* _What this task involves_:
Would you filter these records and copy every line that has the word "bold"?

* _Saved entries_:
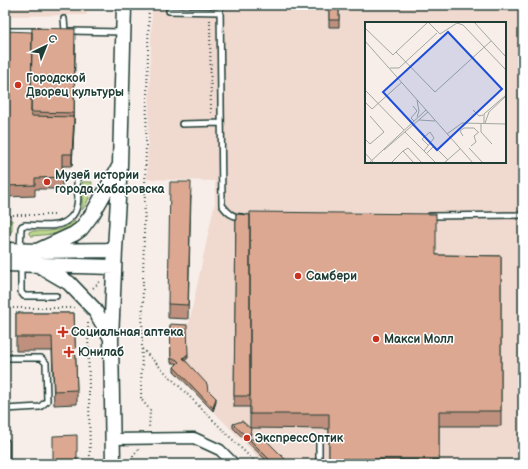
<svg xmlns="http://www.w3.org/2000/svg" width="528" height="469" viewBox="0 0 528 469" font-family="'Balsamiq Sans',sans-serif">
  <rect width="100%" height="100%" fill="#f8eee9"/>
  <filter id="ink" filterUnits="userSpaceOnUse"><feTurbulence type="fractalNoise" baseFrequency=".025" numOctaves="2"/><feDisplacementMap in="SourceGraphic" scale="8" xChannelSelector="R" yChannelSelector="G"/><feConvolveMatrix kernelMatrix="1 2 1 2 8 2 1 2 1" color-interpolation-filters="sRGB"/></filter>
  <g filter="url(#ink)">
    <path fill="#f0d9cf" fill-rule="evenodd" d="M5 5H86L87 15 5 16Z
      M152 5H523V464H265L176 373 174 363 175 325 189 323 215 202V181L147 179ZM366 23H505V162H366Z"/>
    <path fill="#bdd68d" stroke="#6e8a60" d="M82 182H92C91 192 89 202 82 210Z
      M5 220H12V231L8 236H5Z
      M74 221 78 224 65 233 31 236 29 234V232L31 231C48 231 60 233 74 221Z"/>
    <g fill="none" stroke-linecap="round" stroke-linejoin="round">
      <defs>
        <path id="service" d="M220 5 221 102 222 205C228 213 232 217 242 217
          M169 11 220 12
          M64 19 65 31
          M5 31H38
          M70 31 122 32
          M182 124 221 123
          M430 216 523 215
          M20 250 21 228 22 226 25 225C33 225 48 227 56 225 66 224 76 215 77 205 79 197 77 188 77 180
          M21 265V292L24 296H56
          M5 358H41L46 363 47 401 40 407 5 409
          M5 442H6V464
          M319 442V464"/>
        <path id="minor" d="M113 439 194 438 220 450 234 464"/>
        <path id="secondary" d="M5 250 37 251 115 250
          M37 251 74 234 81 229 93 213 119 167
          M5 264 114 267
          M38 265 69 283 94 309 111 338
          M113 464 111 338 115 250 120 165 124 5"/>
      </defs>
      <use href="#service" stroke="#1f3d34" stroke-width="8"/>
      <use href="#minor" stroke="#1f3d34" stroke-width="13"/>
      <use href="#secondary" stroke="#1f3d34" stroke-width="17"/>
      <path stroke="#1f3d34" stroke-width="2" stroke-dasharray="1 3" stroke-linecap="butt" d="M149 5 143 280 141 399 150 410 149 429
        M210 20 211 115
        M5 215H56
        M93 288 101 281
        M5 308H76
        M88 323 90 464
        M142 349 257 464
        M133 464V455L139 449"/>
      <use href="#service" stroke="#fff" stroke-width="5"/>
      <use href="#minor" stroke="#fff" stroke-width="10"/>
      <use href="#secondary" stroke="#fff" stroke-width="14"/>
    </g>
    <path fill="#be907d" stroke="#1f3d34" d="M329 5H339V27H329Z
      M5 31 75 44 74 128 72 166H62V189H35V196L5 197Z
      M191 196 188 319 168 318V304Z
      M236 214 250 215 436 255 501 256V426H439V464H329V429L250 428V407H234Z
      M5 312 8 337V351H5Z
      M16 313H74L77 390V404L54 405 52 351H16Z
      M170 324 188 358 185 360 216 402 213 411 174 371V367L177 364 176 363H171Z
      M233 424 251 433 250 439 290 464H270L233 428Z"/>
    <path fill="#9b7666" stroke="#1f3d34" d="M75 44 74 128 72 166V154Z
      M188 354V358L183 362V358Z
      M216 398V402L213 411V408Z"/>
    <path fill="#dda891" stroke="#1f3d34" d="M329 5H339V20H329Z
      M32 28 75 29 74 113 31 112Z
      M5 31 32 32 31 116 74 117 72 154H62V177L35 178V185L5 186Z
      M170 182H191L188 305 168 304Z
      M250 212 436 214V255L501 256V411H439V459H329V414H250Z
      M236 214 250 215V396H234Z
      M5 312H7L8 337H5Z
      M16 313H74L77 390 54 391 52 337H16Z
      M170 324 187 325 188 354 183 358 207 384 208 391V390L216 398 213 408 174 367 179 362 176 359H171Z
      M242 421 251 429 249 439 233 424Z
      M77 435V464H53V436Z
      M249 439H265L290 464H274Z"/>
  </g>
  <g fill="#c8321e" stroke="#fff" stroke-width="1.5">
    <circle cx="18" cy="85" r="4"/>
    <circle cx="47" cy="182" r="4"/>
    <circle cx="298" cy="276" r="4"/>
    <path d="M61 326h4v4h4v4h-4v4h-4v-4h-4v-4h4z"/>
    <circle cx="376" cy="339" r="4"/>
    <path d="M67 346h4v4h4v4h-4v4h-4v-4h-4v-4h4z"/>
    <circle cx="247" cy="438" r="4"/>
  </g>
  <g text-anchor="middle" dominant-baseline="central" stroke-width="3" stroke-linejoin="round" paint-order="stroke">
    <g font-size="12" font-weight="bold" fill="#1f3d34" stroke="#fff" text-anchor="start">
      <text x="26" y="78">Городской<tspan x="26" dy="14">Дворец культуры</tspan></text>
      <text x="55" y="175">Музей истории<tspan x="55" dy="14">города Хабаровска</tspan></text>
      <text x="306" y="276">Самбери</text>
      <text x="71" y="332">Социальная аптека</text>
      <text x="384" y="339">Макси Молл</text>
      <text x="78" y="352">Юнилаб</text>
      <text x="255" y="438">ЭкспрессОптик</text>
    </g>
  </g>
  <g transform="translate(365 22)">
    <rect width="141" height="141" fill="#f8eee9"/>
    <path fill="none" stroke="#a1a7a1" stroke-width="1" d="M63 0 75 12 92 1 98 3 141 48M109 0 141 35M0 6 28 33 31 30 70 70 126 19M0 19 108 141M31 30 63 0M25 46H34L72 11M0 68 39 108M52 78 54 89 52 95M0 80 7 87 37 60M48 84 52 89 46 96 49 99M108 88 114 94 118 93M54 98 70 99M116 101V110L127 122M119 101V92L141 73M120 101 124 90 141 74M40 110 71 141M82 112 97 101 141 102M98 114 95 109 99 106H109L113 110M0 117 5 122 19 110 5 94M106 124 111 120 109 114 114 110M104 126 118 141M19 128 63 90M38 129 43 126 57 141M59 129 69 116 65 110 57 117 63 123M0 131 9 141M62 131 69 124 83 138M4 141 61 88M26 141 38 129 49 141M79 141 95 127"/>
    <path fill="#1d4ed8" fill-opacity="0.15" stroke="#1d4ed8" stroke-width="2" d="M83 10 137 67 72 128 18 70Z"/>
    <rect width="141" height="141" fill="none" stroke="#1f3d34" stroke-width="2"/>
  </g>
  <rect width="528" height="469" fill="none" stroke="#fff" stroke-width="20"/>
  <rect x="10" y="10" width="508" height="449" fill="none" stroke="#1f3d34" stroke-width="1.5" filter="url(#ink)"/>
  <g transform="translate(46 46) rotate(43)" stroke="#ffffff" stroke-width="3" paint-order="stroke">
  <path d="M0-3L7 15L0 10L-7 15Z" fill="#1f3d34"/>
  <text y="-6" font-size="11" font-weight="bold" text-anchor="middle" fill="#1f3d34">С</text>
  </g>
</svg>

* _Your response_:
    <g font-size="12" font-weight="bold" fill="#1f3d34" stroke="#fff" text-anchor="start">
  <text y="-6" font-size="11" font-weight="bold" text-anchor="middle" fill="#1f3d34">С</text>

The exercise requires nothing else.